Bitcoin prices are down about 56% since January, while crypto stocks like MicroStrategy, Riot Blockchain, Coinbase and Hut8 Mining are down up to 74%.
The orange line in the graph below shows Bitcoin’s rate of decline in 2022 as a percentage of its January price. Other lines represent major Bitcoin stocks, none of which have had a good year in terms of stock prices.
Coinbase reported a loss of $1.1 billion in Q2 2022, dropping assets held on the exchange to just $96 million.Recently the stock Downgraded Selling by Wells Fargo as “increasing competition and macro pressures hurt stocks.” Coinbase, which uses the ticker COIN, went public on April 21 at $310 per share. As of Oct. 5, he’s down 76% and trading at just $72, but since January he’s down 71%.

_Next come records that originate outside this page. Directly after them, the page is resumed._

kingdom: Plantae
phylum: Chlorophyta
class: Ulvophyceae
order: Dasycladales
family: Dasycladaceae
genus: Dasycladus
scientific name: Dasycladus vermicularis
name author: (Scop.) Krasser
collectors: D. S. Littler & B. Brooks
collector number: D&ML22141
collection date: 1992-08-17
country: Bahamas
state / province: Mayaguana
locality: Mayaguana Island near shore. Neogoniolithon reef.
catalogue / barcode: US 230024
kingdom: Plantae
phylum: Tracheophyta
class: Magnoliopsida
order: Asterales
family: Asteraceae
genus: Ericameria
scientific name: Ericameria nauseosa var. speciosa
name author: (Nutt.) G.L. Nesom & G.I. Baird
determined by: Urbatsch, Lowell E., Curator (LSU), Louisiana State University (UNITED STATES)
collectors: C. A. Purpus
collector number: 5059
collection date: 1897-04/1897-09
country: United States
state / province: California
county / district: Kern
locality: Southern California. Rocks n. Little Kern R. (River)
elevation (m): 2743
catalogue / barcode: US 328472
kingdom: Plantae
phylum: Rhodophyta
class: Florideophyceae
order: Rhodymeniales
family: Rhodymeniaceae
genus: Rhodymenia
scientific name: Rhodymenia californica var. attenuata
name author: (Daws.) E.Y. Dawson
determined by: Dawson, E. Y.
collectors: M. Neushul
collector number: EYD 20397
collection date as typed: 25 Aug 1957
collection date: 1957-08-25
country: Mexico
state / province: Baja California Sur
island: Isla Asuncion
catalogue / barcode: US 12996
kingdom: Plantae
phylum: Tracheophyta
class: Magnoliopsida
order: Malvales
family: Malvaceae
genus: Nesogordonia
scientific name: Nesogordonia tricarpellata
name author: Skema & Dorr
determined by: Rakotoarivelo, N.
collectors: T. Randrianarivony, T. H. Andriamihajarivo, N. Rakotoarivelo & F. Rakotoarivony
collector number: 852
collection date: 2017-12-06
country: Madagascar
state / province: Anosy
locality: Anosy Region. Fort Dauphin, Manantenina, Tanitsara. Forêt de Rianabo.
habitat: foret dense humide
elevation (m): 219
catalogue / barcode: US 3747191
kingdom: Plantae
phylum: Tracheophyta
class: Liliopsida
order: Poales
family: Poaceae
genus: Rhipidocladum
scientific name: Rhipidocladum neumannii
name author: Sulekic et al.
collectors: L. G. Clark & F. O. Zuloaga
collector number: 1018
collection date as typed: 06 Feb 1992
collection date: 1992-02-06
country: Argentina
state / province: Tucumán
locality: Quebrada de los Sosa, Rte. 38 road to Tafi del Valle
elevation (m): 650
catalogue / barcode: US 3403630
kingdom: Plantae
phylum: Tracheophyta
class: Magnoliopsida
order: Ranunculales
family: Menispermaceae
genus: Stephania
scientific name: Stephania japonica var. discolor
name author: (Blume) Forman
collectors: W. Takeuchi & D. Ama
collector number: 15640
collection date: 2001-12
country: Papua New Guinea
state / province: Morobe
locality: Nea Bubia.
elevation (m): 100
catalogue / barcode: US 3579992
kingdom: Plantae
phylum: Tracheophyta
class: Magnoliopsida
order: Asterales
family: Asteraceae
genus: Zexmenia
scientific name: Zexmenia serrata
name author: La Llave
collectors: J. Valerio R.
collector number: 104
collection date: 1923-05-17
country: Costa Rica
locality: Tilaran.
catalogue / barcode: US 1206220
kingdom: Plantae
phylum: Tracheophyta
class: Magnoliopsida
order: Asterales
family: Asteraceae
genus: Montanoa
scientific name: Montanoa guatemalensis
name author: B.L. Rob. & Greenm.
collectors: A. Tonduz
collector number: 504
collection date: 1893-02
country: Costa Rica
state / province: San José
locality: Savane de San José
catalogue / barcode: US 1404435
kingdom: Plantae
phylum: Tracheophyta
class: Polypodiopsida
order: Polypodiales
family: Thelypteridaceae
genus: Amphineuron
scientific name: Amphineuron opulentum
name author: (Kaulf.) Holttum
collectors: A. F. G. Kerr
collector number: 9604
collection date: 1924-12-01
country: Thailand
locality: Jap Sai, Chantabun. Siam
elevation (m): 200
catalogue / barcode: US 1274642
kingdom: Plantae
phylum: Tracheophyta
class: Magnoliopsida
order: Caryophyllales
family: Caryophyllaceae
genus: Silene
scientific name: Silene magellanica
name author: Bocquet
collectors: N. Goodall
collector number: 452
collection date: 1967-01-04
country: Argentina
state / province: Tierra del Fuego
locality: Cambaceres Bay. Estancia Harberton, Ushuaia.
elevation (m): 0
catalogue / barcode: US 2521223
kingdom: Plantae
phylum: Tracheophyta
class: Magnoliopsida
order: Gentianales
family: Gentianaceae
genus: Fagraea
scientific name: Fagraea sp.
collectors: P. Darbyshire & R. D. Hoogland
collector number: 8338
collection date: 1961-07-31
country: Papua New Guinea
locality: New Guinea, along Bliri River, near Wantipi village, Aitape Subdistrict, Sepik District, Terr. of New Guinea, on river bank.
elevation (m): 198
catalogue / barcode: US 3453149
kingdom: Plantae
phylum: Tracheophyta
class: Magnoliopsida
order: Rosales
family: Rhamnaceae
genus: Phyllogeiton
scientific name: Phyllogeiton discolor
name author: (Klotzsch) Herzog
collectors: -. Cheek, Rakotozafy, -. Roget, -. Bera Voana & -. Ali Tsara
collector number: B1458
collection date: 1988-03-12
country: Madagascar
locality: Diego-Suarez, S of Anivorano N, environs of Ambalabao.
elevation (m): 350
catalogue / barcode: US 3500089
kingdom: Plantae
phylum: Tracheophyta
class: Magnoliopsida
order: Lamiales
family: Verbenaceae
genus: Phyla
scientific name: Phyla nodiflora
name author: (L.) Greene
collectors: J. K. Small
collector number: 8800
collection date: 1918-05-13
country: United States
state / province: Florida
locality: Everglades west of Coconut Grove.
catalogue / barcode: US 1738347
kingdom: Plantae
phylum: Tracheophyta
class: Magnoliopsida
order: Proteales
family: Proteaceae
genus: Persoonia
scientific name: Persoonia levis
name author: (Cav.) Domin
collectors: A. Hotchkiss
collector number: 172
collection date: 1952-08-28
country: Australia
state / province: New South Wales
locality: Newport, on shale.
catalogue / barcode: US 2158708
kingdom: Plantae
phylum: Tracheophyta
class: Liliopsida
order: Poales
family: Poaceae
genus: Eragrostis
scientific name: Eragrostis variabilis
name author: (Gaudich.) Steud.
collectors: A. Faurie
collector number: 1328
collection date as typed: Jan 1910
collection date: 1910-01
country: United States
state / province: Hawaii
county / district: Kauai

Michael Saylor’s MicroStrategy is the best performing crypto stock. After starting the year at $576, the stock has fallen 58% to $243 this year. The stock hit a yearly low in July, trading at just $142. It rose 150% to $361 in August. However, it has since fallen 30% despite the announcement of more Bitcoin purchases.
Formerly Square, Block is down 62% year-to-date at $164. Now, insiders such as Alyssa Henry are selling shares, which are trading at just $62. According to the SEC filingHenry sold 7% of his holdings for $1,715,491.
Crypto Stocks Underperform
Some investors may view cryptocurrency stocks as a safer alternative to buying cryptocurrencies directly while being exposed to Bitcoin prices. Alternatively, persons using financial instruments that do not allow the purchase of cryptocurrencies rely on such stocks for their cryptocurrency exposure.
Spot Bitcoin ETFs have been repeatedly rejected in the US over the years, but some have started popping up elsewhere, such as Canada and Europe.
The stock market is struggling while the US dollar is close to all-time highs. The S&P 500 hit an all-time high on his January 4th, but fell about 21%, wiping out all gains gained since November 2020. Cryptocurrency stocks have lost three times as much as the S&P 500 on average through 2022.